Ik beschrijf hier eerst de beleving van een 12 jarig meisje in de laatste fase van de oorlog.
Wij woonden in de smalle strook van Limburg, oostelijk van de Maas. De grens met Duitsland werd door het congres van Wenen zo geschetst om te voorkomen dat een kanonskogel, afgevuurd in Duitsland de westzijde van de Maas kon bereiken. Vandaar dat de grens min of meer exact de kronkelingen van de Maas volgt.
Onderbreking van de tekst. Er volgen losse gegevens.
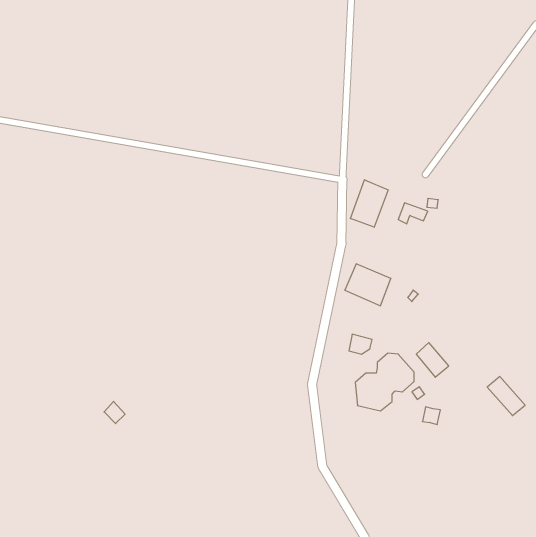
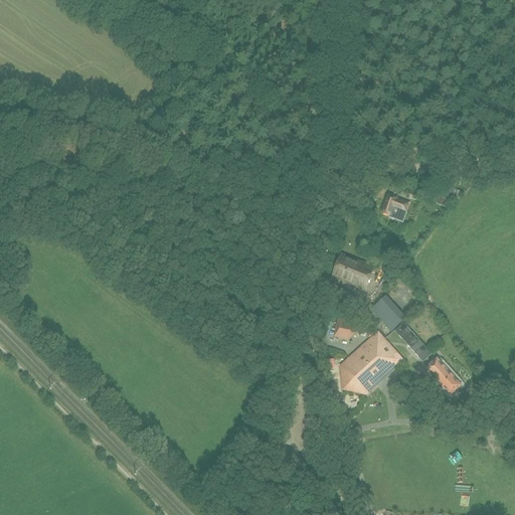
building: [350,180,388,227] -> none
building: none -> [372,293,407,328]
building: [487,377,525,416] -> [424,359,461,396]

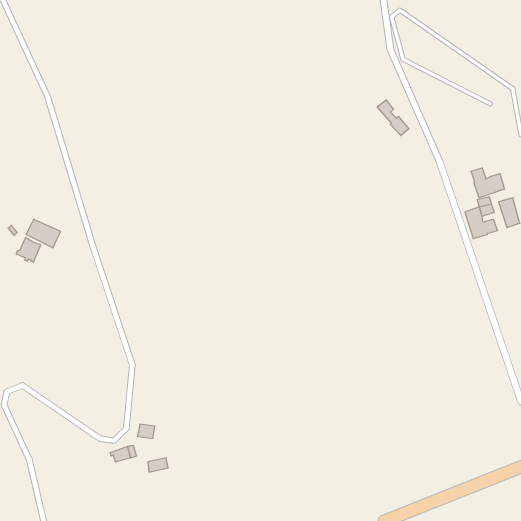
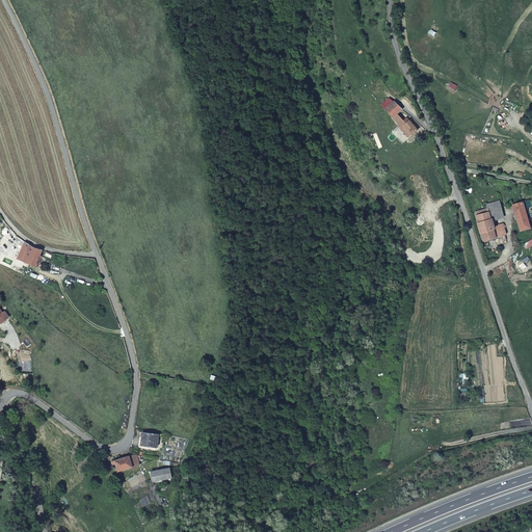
building: [471,168,504,198] -> none
building: [26,219,61,248] -> none

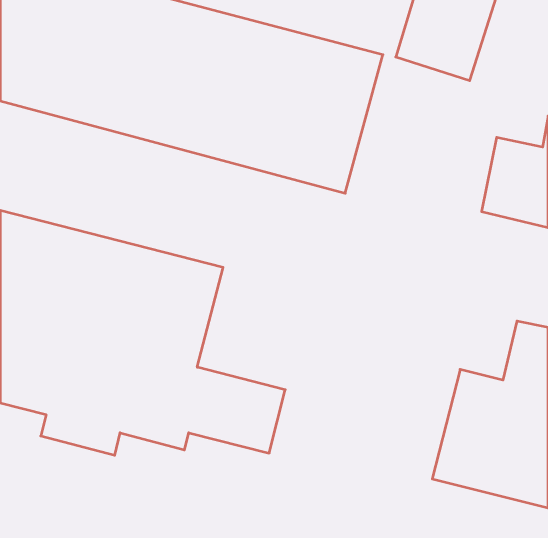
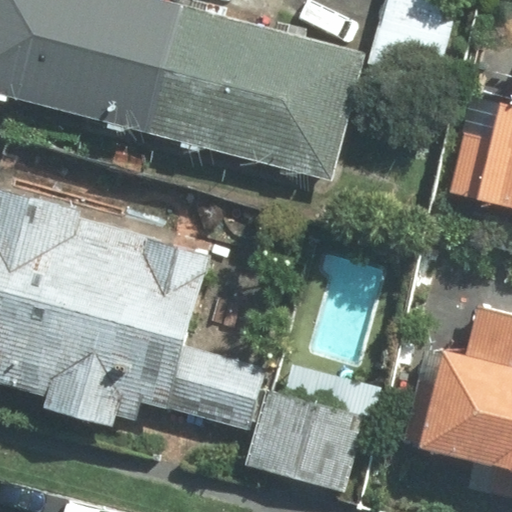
building: none -> [246,383,365,489]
Gezien de draagwijdte van de toenmalige kanonnen was dit dus een zeer smalle strook.
In de herfst van 1944 lagen de Engelsen westelijk van de Maas, de oostzijde was Duits bezet gebied. In november werden de beschietingen zo hevig en frequent dat het niet meer verantwoord was om nog normaal in huis te wonen. Wij gingen “ondergronds”, d.w.z. een deel van de grote fabriekskelder van de sigarenfabriek van mijn vader werd klaargemaakt om ons: ouders en 4 kinderen van 14, 12, 10 en 4 jaar oud plus een jong echtpaar met baby te huisvesten. Geen sanitair, geen water, geen verwarming en geen enkel ‘‘eigen” plekje. Met opgehangen dekens werden wat slaapplaatsen gecreëerd. In de muur was een gat gehakt om eventueel te kunnen ontsnappen. Er was nog een dubbele muur gebouwd, waarin enkele machines, voorraden tabak en sigaren, papieren en andere “kostbaarheden” waren verstopt. Tijdens de beschietingen stonden we doodsangst uit dat deze clandestiene ruimte door de Duitsers werd ontdekt. De andere kant van die muur, de grotere kelders, waren bestemd voor de Duitsers. Bovenin de fabriek was een uitzicht post. Die werd vanaf de Engelse kant onophoudelijk beschoten. De Duitsers rolden dan de trap af, vergezeld van grote brokken puin. Op de droogzolders in de fabriek waren Hitlerjugend, groepen Russische vrouwen, die in lange rijen harde broden, “kuch” doorgaven en reguliere Duitse soldaten op stro gehuisvest.
De bevolking werd in kleine groepen geëvacueerd. Om dat te organiseren was er een evacuatiecommissie ingesteld, met o.a. mijn vader als een van de leden. Mijn moeder moest in de schaarse onderbreking van de beschietingen de toegekende rantsoenen ophalen. De mannen mochten niet op straat. Wij waren ziek van angst als zij nog niet terug was als de beschietingen weer begonnen.
Ik was een klein potje met grote oren en hoorde dus veel maar niet alles van wat de volwassenen zoal fluisterend bespraken. Vader hoorde allerlei geruchten van leden van zijn commissie. Vluchtplannen, ’s nachts over de Maas. Iedere nacht werden er bootjes beschoten. Wij hadden van dekens gemaakte rugzakken klaarstaan met wat reservekleren. Ik was in doodsangst dat wij ook zouden gaan. Wat ik hoorde, begreep ik maar gedeeltelijk. Dat maakte alles nog veel dreigender.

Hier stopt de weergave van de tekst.